Thursday, January 17, 2008

Prazer escrito

"Não te rias de mim, meu anjo lindo!
Por ti - as noites eu velei chorando,
Por ti - nos sonhos morrerei sorrindo!"
(Álvares de Azevedo)

Queria nessa noite que seus dedos o dominassem. Que passassem desrespeitosamente a escrever, sem sequer ouvir sua mente e arrogantemente ignorando meu coração. Pensou que assim pudessem sair as mais bonitas palavras conectando-se lindamente e divagando sobre o sexo numa plástica tão bela como o abraço de dois corpos nus.
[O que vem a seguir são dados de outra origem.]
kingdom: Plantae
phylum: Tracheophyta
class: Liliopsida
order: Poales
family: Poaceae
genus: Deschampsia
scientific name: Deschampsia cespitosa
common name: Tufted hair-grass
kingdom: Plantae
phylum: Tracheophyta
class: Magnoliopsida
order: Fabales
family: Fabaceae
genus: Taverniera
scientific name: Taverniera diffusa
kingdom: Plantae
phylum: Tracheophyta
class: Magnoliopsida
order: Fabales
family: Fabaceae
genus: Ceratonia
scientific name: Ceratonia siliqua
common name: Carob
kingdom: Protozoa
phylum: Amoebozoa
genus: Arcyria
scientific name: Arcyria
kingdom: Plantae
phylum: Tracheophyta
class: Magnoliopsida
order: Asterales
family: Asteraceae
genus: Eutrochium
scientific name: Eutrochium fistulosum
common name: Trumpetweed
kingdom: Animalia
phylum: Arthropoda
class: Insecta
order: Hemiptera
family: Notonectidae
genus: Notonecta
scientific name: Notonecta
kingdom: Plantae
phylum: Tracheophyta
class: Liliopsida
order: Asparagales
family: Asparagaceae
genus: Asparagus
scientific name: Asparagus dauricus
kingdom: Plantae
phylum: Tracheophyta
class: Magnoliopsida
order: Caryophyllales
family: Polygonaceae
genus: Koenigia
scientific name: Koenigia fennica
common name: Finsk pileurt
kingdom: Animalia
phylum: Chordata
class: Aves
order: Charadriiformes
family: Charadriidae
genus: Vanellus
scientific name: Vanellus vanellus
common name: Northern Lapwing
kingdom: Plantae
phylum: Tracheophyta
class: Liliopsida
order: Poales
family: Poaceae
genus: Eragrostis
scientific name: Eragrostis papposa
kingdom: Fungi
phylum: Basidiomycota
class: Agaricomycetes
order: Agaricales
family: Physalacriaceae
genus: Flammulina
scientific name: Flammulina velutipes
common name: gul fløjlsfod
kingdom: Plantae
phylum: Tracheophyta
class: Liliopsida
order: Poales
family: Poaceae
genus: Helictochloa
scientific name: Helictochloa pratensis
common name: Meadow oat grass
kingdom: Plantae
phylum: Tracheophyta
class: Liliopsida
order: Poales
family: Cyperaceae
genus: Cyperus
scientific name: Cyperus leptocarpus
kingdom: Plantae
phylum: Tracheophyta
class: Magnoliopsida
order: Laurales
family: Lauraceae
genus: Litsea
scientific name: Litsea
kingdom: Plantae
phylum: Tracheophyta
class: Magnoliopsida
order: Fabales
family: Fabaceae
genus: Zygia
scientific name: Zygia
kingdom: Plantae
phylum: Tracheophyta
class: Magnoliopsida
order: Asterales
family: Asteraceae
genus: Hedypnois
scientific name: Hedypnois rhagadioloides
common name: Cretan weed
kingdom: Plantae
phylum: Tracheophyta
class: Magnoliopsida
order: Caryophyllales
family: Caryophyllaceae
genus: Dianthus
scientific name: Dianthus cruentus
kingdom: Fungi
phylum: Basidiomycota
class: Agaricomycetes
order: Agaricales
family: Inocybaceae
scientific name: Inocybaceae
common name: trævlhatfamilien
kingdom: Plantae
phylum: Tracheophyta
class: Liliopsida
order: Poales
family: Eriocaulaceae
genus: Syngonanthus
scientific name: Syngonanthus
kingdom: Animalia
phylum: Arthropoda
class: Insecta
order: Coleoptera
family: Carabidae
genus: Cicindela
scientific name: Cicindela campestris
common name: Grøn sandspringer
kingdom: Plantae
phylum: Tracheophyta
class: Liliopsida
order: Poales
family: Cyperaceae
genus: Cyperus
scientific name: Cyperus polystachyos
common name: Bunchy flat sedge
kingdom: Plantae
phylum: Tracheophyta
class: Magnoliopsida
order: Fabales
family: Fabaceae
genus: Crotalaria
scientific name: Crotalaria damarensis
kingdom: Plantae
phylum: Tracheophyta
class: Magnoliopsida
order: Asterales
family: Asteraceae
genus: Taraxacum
Pensou que assim as palavras enamoradas tocariam os lábios num sopro suave de primavera. Que o orvalho e o suor não mais seriam distinguíveis no lascivo amor da madrugada gozada ao redor de árvores. O toque lânguido das unhas marcasse como tatuagem por dentro da pele, escavando os profundos indeléveis caminhos d'alma. E que aquele piscar de olhos metralhasse fulminantemente qualquer pensamento que não tendesse ao pecado. A língua curiosa penetrasse o âmago dos segredos mais sinceros que haviam sido enterrados junto às promessas passadas. O susurro despertasse o corpo n'alvorada tímida que inutilmente se tenta fazer insossa e se armadilha ao tornar seu medo um charme absolutamente irresistível.O palpitar dos seios em vulcão jorrasse todo aquele desejo guardado sob as sete chaves do pudor. O gemer desavergonhado revelasse ecoasse aos corredores pornográficos das lavouras onde os jovens aprendem o prazer do pecado.O perfume de volúpia quedasse intrínseco nas quatro paredes em que os velhos em seus últimos suspiros trepam vagarosamente rumo ao além.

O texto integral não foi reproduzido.